Remember, fixed deposits lock in your money for the term you choose. So, ensure that the lock-in period matches the time you want to invest.
- Premature Withdrawal
Premature withdrawal means withdrawing your deposit before the chosen term ends. For instance, you open a fixed deposit account for three years but withdraw the money after two years and six months. Hence, the said withdrawal would be termed premature.
Premature withdrawals are not usually allowed. Even if allowed, you incur a penalty if you withdraw the amount before the term ends.
This penalty reduces the compelling interest that you earn from the deposit.
So, try and avoid making premature withdrawals. Choose the deposit term wisely, and stay invested for your chosen period.
- Rate of Interest
Banks, post offices, NBFCs and corporates offer fixed deposits. However, the interest rates vary across each financial institution.
So, after selecting the type of FD you want to invest in, compare the interest rate on the account across different financial institutions.
Choose an institution with the highest risk-adjusted interest rate to maximise the returns earned from your fixed deposit investment.
- Additional Advantages
Check the other advantages that the fixed deposit has to offer. Many deposit schemes come with additional benefits to attract investors. For instance, you might find features like –
- The flexibility of premature withdrawals
- Higher interest rates on long-term deposits
- Additional insurance cover
- Discount on locker rentals, etc.
- Choose a fixed deposit scheme with the maximum additional features to get the full benefits from your investment.
Fixed deposits can be the right choice if you are looking for guaranteed returns on your deposits and want to save for a specified amount of time.
With the different types of fixed deposits available, you can also choose a scheme that suits your financial needs.
Understand the types of bank deposits available, use the tips mentioned above and pick the right fixed deposit scheme to save your hard-earned money.
FAQs about types of Fixed Deposits
What are the documents required for opening an FD account?
You would need to submit the following documents for opening an FD account –
1. Identity proof like your PAN Card, Voter’s ID card, passport, Aadhaar card, etc.

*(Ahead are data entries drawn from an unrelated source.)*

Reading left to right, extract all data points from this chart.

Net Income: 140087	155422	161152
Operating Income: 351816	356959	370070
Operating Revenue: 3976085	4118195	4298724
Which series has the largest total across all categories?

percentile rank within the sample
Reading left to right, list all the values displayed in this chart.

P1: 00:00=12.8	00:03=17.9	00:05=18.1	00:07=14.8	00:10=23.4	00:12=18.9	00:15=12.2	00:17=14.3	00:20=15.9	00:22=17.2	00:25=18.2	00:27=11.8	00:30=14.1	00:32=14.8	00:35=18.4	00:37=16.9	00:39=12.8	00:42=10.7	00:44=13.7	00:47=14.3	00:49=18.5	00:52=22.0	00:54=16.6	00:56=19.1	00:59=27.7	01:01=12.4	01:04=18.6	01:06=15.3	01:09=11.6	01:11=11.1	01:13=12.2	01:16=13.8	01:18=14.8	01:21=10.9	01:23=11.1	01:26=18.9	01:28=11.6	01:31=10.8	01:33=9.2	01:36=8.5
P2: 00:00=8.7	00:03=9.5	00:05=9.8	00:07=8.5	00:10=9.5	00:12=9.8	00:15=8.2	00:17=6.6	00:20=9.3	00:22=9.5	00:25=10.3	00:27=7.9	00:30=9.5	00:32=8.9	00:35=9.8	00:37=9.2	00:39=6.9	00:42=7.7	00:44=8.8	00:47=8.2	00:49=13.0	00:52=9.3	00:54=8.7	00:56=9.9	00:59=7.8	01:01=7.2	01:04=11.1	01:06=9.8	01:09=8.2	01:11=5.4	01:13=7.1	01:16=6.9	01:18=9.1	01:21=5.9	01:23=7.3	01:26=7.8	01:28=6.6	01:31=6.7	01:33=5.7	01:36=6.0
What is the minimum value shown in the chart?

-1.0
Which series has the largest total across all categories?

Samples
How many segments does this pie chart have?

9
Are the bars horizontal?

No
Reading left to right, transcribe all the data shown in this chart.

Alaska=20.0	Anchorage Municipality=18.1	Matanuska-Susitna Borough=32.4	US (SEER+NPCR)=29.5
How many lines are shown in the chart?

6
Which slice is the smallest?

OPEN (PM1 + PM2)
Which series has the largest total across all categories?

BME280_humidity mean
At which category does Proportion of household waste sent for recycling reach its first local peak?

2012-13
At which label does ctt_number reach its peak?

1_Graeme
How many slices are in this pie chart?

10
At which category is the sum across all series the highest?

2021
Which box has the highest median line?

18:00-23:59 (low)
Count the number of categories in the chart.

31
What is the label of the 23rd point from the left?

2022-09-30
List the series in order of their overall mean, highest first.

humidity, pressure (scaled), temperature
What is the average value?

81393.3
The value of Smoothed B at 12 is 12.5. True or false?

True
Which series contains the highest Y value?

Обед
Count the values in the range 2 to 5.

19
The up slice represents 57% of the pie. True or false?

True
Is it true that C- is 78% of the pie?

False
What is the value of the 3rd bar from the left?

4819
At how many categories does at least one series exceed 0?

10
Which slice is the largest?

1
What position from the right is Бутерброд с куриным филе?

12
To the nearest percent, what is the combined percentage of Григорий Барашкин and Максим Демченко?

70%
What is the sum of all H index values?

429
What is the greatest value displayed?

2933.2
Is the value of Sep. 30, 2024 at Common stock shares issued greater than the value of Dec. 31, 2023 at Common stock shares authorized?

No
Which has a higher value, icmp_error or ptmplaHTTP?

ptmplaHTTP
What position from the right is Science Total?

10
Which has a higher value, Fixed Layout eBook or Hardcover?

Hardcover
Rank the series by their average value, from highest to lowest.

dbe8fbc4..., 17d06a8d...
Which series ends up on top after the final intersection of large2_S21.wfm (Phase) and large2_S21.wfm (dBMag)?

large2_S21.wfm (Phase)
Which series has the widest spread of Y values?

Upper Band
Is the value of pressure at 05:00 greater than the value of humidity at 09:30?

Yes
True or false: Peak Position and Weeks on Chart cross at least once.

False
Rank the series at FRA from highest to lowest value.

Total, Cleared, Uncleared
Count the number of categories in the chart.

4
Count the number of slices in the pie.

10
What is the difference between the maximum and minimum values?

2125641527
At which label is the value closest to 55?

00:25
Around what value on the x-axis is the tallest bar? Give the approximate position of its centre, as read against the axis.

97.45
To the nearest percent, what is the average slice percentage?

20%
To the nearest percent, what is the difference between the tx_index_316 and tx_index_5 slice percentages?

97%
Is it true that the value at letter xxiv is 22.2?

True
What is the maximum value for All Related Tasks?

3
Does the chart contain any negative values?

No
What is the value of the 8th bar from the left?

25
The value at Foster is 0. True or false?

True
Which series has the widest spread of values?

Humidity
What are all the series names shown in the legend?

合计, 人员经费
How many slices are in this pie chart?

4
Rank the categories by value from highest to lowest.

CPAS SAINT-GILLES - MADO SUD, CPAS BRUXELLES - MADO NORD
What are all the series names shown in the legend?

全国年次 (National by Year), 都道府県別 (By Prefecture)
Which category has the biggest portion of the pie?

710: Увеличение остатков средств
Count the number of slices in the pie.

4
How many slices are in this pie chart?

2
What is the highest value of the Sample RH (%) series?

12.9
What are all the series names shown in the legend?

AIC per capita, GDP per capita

2. Address proof like your utility bills, rent agreement, passport, Aadhaar card.
3. Also, fill out and submit the account opening form, and the account will be opened.
What is the insurance benefit on a fixed deposit?
The Deposit Insurance and Credit Guarantee Corporation (DICGC) offers each depositor an insurance of upto Rs. 5,00,000 for both principal and interest amount held by him/her.
What is the taxation on FDs?
The amount you are taxed depends on the income tax slab to which you belong and its applicable rates. However, if you choose tax-saving FDs, your investments, up to Rs.1.5 lakhs, are tax-free under Section 80C.
Returns earned on FDs are taxed basis your tax slab rate. However, senior citizens enjoy tax-free returns up to Rs.50,000 under Section 80TTB.
Who should invest in Fixed Deposits?
Fixed deposits are suitable for those who
1. Want to invest their money for a fixed period
2. Want guaranteed returns on their investment
3. Want to avoid market volatility
What is the maximum deposit amount for FDs?
Usually, there is no limit on the maximum deposit amount. You can deposit any amount that you want.
What is the difference between RD and FD?
Under RDs, you deposit a fixed amount of money at regular intervals throughout the deposit tenure. However, under FDs, you deposit a lump sum amount of money once when you open the account.